- _YOUR INSTRUCTIONS_: Reproduce the lines of the listing below word for word, starting at the line with "region: Florida" and continuing through the end of the listing, both ends included. Leave the pictures out.

- _SOURCE DATA_:
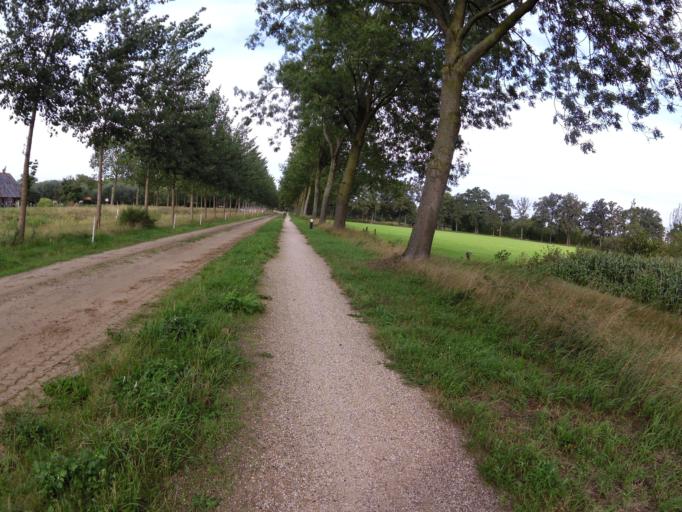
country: NL
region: Gelderland
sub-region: Oude IJsselstreek
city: Varsseveld
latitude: 51.9462
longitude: 6.4887
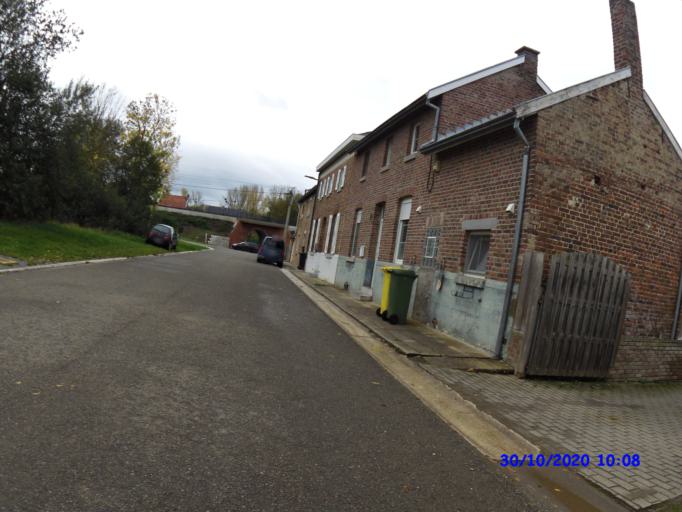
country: BE
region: Wallonia
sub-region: Province de Liege
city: Berloz
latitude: 50.7030
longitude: 5.2216
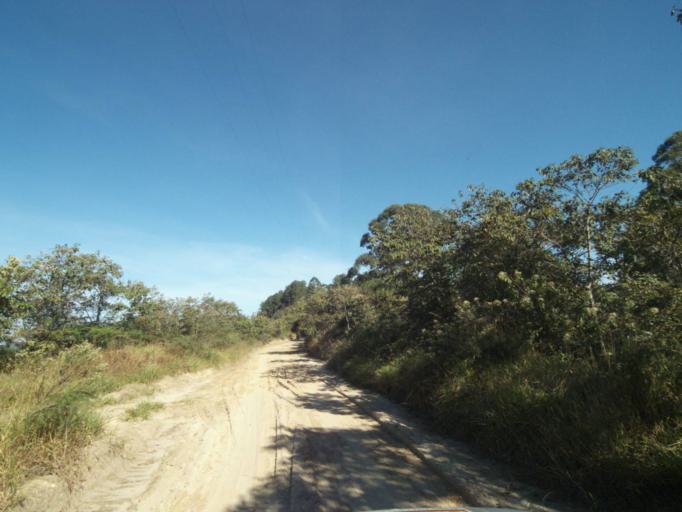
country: BR
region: Parana
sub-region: Tibagi
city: Tibagi
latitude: -24.5680
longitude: -50.4711
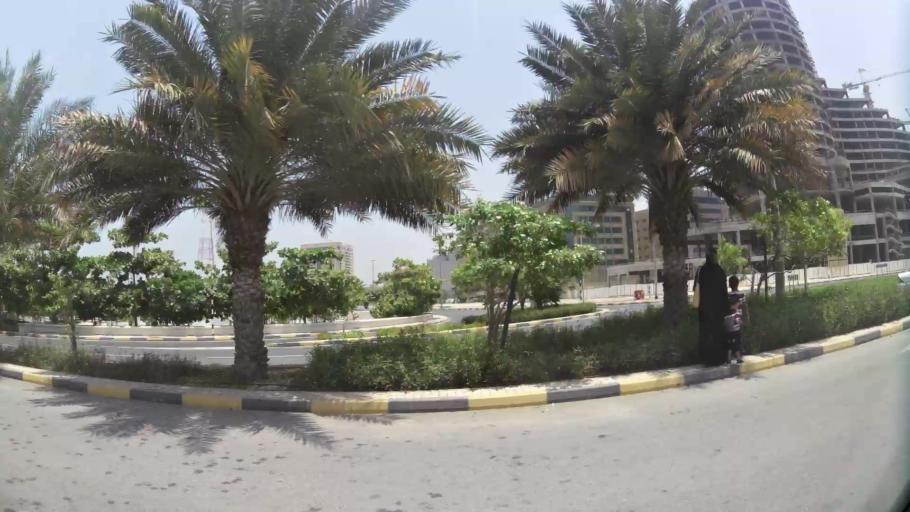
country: AE
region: Ash Shariqah
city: Sharjah
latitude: 25.3312
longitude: 55.3601
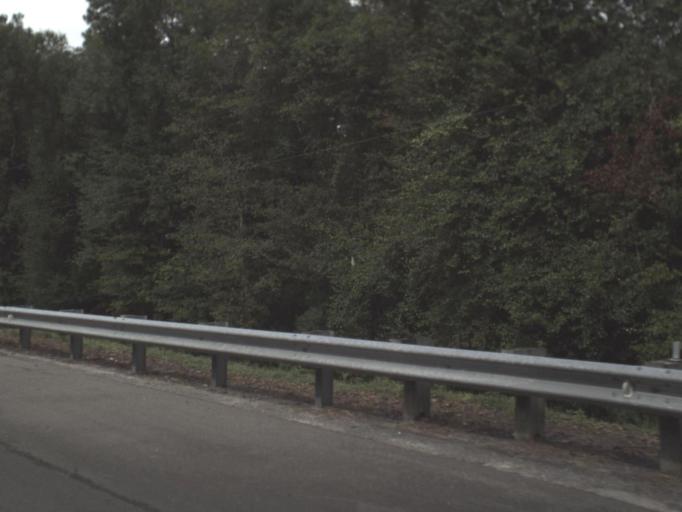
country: US
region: Florida
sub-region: Columbia County
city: Five Points
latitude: 30.2662
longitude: -82.6360
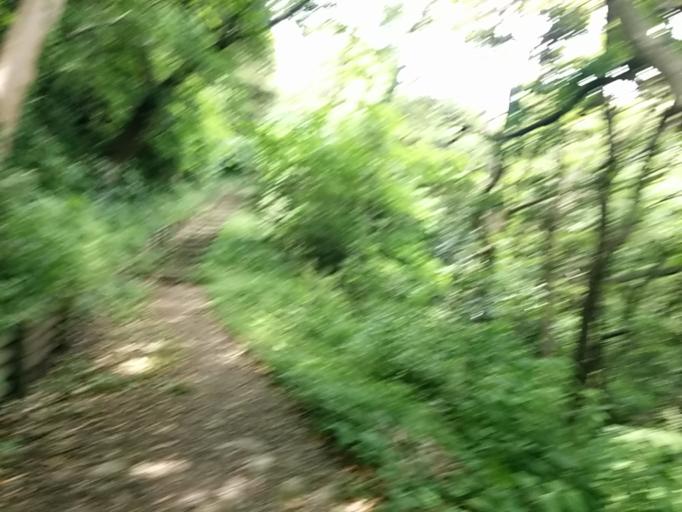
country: JP
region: Kyoto
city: Miyazu
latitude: 35.7761
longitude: 135.2234
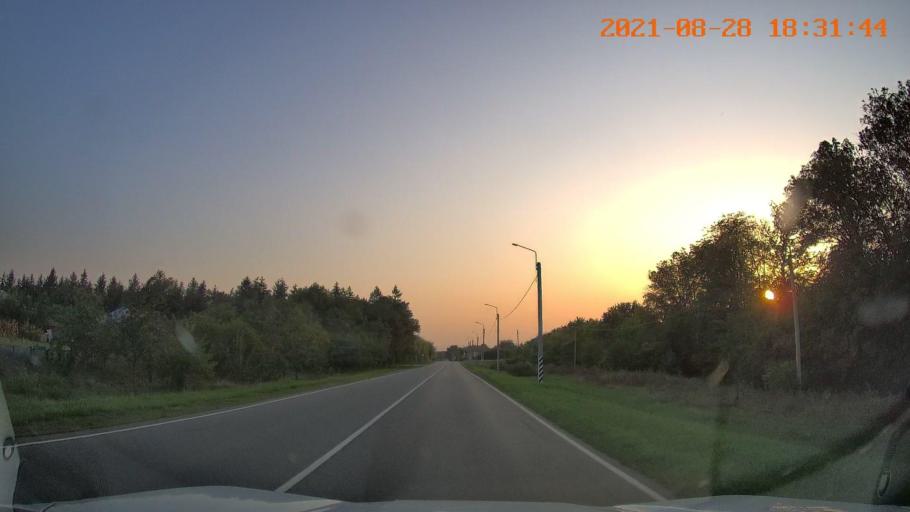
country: RU
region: Adygeya
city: Giaginskaya
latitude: 44.8792
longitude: 40.1990
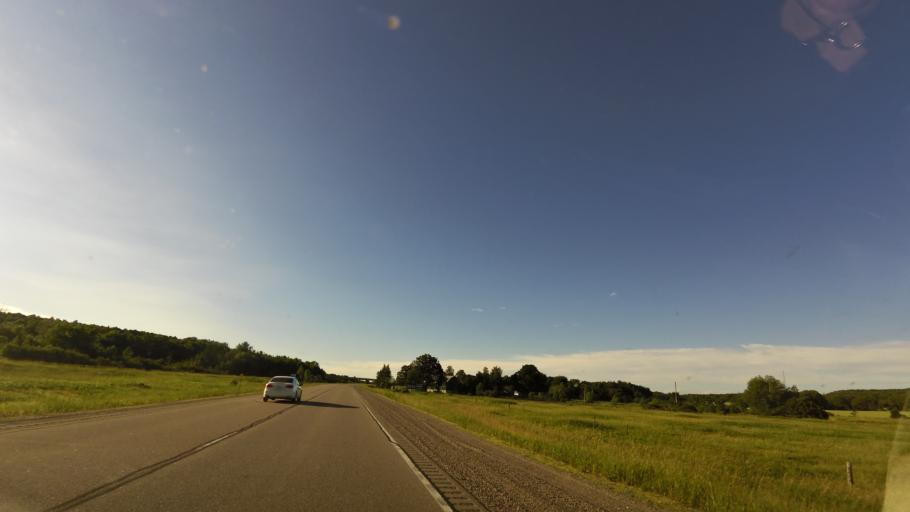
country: CA
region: Ontario
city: Orillia
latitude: 44.6790
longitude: -79.6457
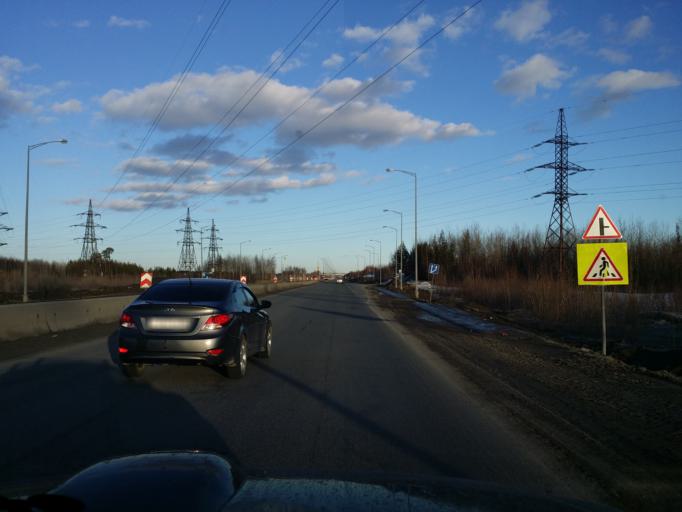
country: RU
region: Khanty-Mansiyskiy Avtonomnyy Okrug
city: Nizhnevartovsk
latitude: 60.9856
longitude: 76.4751
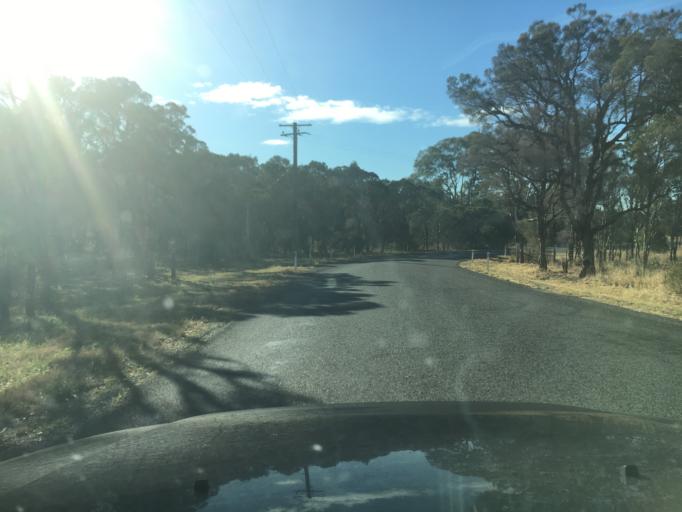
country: AU
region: New South Wales
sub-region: Singleton
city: Singleton
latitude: -32.5405
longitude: 151.2403
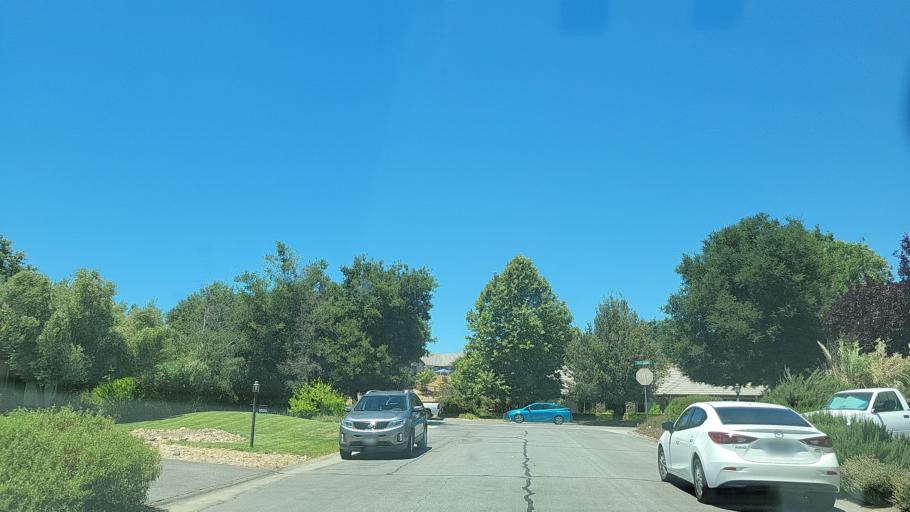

- _EXERCISE SOLUTION_:
region: Florida
sub-region: Columbia County
city: Five Points
latitude: 30.2662
longitude: -82.6360
country: JP
region: Kyoto
city: Miyazu
latitude: 35.7761
longitude: 135.2234
country: RU
region: Adygeya
city: Giaginskaya
latitude: 44.8792
longitude: 40.1990
country: CA
region: Ontario
city: Orillia
latitude: 44.6790
longitude: -79.6457
country: RU
region: Khanty-Mansiyskiy Avtonomnyy Okrug
city: Nizhnevartovsk
latitude: 60.9856
longitude: 76.4751
country: AU
region: New South Wales
sub-region: Singleton
city: Singleton
latitude: -32.5405
longitude: 151.2403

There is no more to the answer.